Voilà pourquoi le rapport Global Findex publié tous les trois ans par la Banque mondiale est si important. Sur la base d'une enquête auprès de plus de 150.000 personnes représentatives, le rapport fournit une vue à vol d'oiseau des motifs et des régularités dans les données relatives à la finance et à l'inclusion financière – tels que le comportement d'épargne, l'utilisation de l'argent mobile et les modes préférés pour envoyer et recevoir des envois de fonds privés à l’étranger – dans 140 économies. Les observations recueillies à partir de ces données fournissent une aide d'une importance vitale dans l'élaboration de politiques efficaces.
Le dernier rapport Global Findex nous informe que 515 millions de personnes ont ouvert un « compte bancaire » dans une institution financière traditionnelle ou par l'intermédiaire d'un fournisseur d'argent mobile entre 2014 et 2017. En conséquence, 69% des adultes dans le monde disposent maintenant de comptes bancaires, en augmentation par rapport à 62 % en 2014 et 51% en 2011. Cette hausse de l'inclusion financière est une bonne nouvelle, notamment parce que, en cas de choc de revenu négatif, la consommation d'un ménage tombera beaucoup moins si elle est liée au secteur financier formel.

[Données de correspondance de points clés]
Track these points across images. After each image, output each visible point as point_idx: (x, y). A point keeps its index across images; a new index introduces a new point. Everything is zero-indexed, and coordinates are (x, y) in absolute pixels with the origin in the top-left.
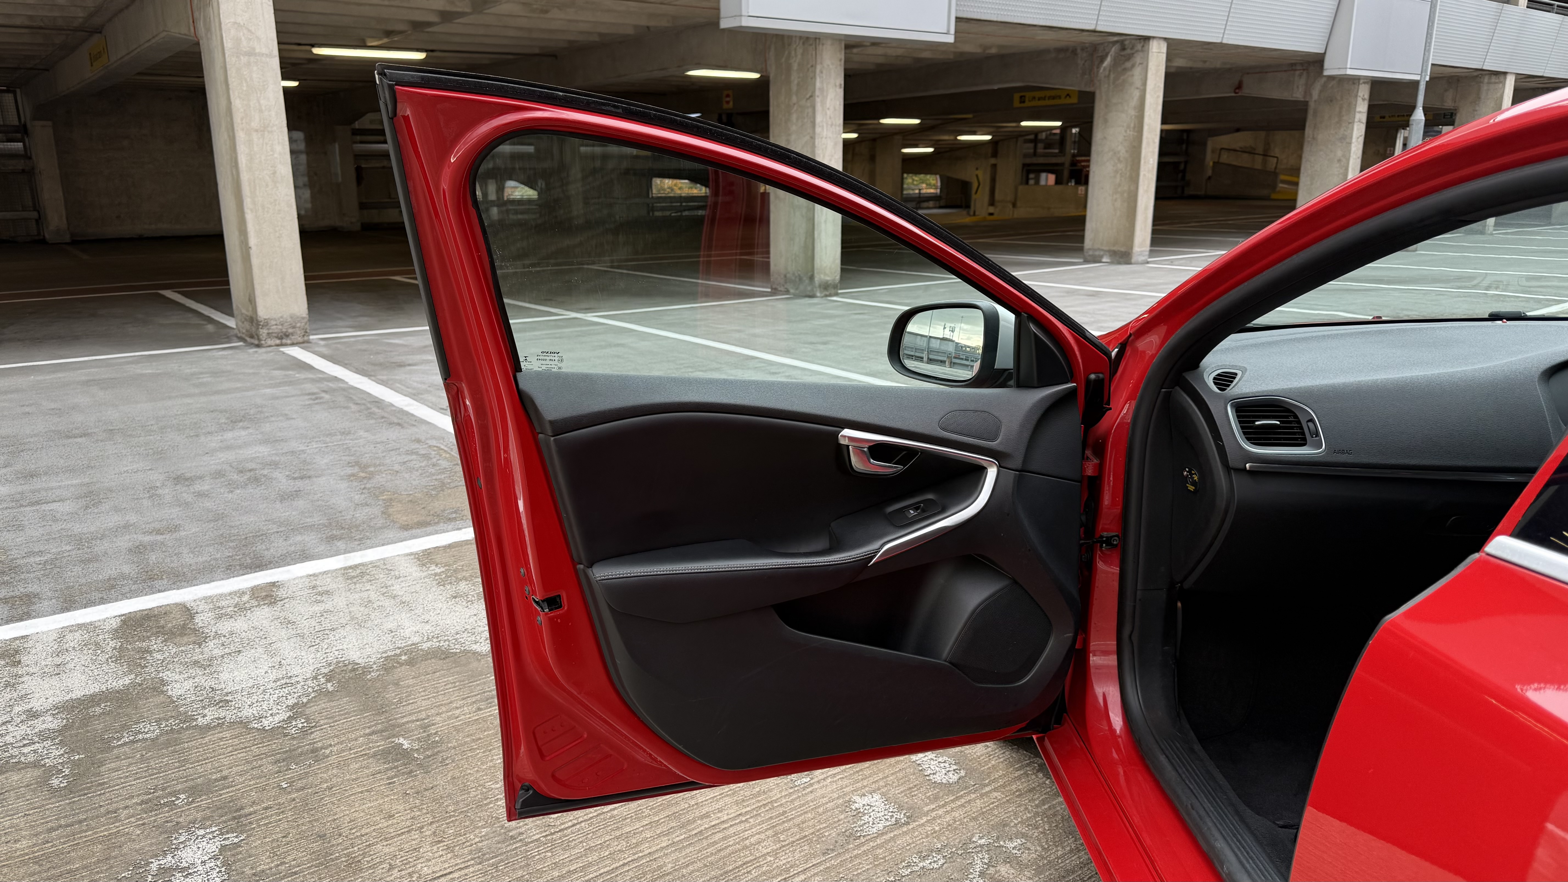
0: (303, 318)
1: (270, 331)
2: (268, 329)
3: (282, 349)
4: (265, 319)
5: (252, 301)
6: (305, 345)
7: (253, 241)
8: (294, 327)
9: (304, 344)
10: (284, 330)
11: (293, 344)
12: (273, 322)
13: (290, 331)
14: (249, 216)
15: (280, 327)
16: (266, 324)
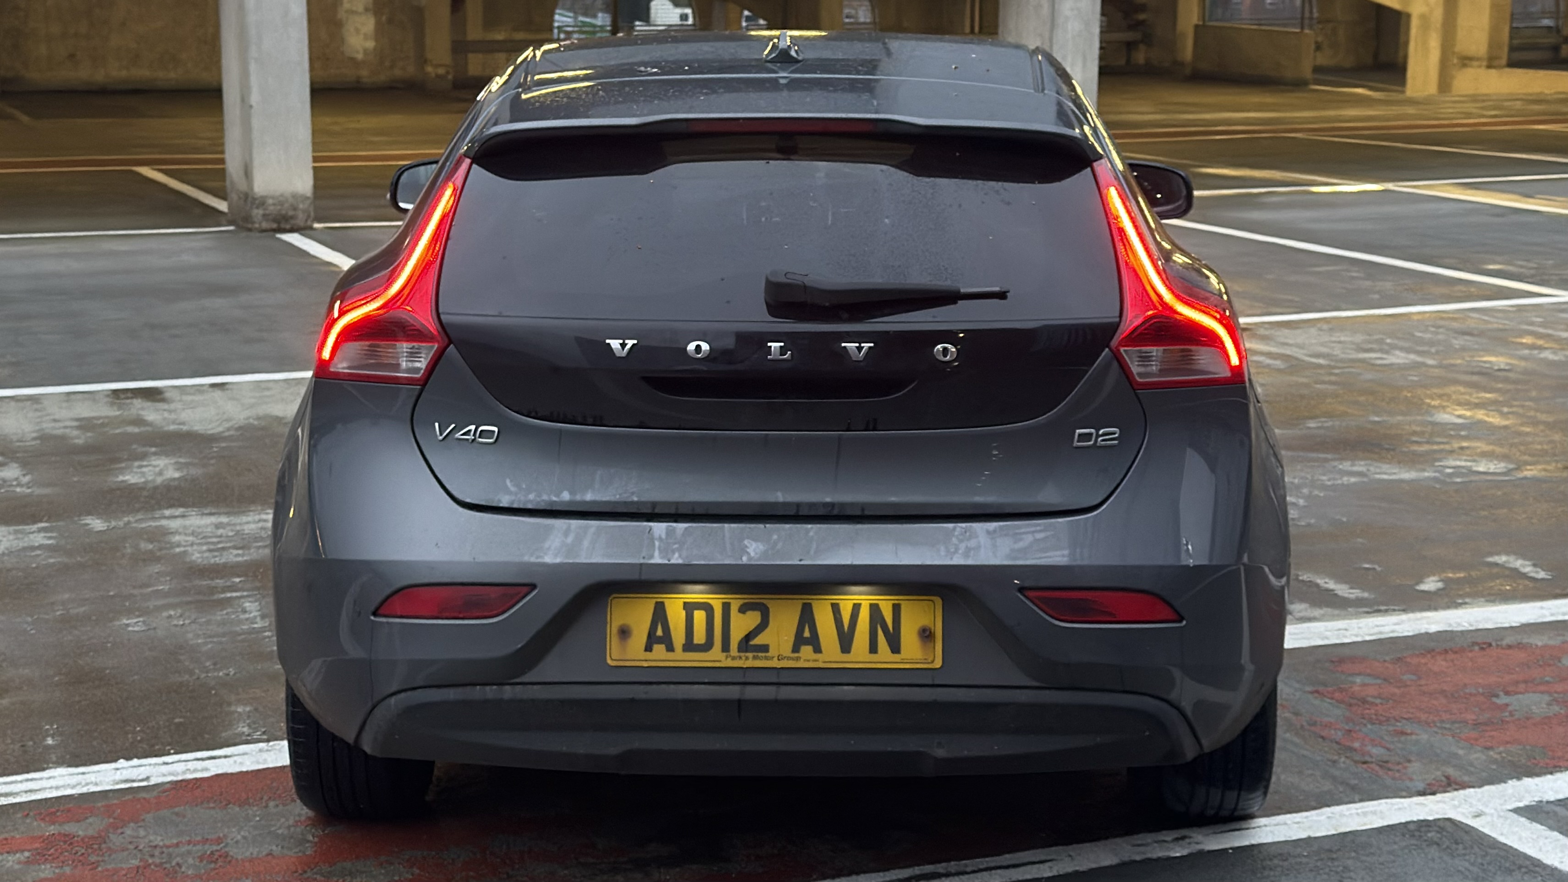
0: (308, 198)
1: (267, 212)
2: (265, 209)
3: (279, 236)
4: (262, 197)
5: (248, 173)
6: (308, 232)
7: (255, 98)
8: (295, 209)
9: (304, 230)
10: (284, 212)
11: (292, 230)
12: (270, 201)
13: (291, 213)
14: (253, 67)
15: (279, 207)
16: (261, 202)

▶ [Énoncé de la tâche]
D'après le texte sur le rapport Global Findex, combien de personnes ont ouvert un « compte bancaire » entre 2014 et 2017 ? Répondez en une phrase, s'il vous plaît.

▶ [Réponse ci-dessous]
Entre 2014 et 2017, 515 millions de personnes ont ouvert un « compte bancaire ».